**DIRECTIONS FOR THIS TASK**
Without the pictures, give every record again exactly.

**EXTRACTED DATA**
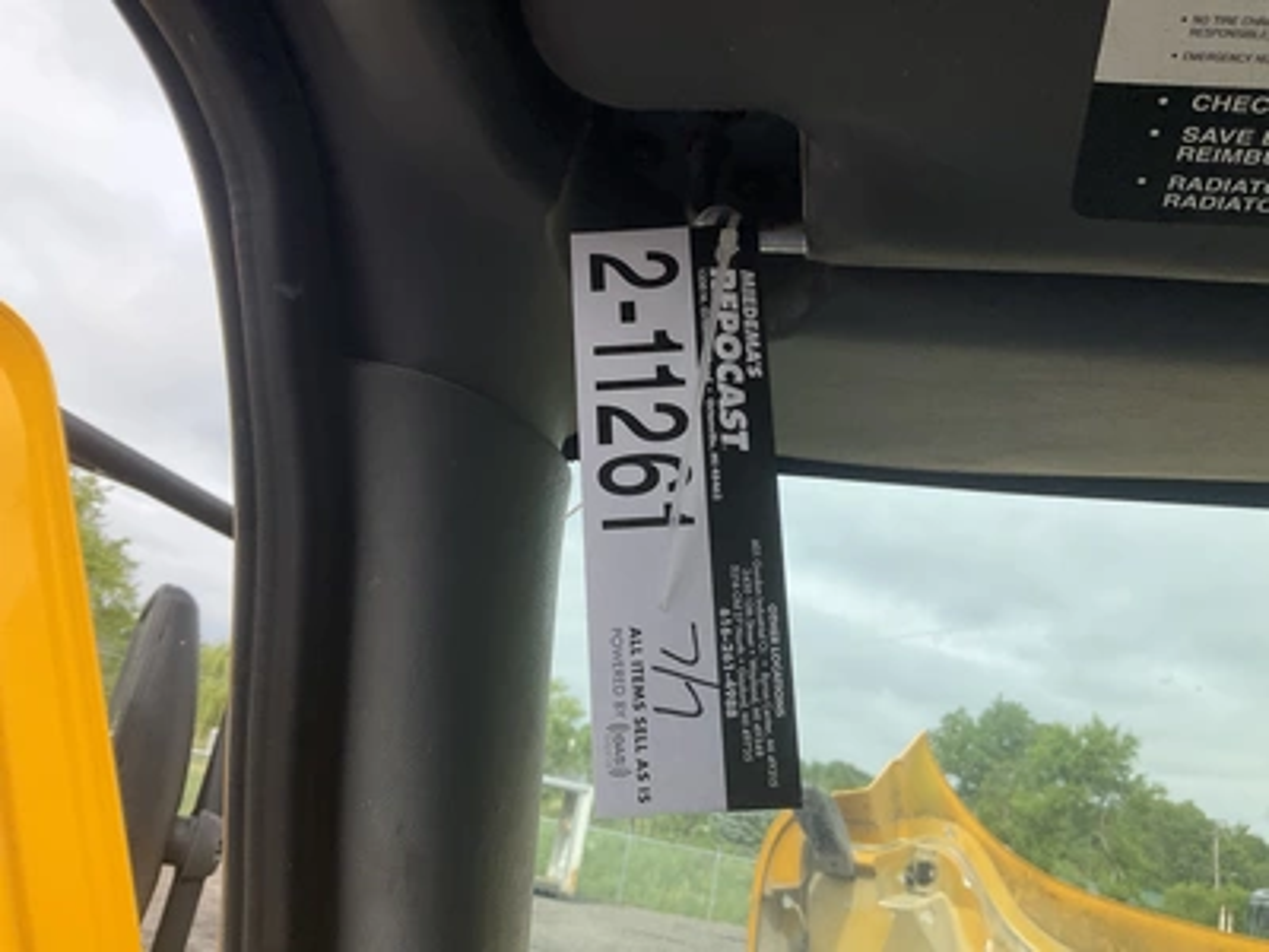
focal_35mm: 29
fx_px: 1063
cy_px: 476
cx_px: 634
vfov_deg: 48.2
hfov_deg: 61.7
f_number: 1.8
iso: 25
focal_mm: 3
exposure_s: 1/912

**RESULT OF THIS EXERCISE**
focal_35mm: 29
fx_px: 1063
cy_px: 476
cx_px: 634
vfov_deg: 48.2
hfov_deg: 61.7
f_number: 1.8
iso: 25
focal_mm: 3
exposure_s: 1/912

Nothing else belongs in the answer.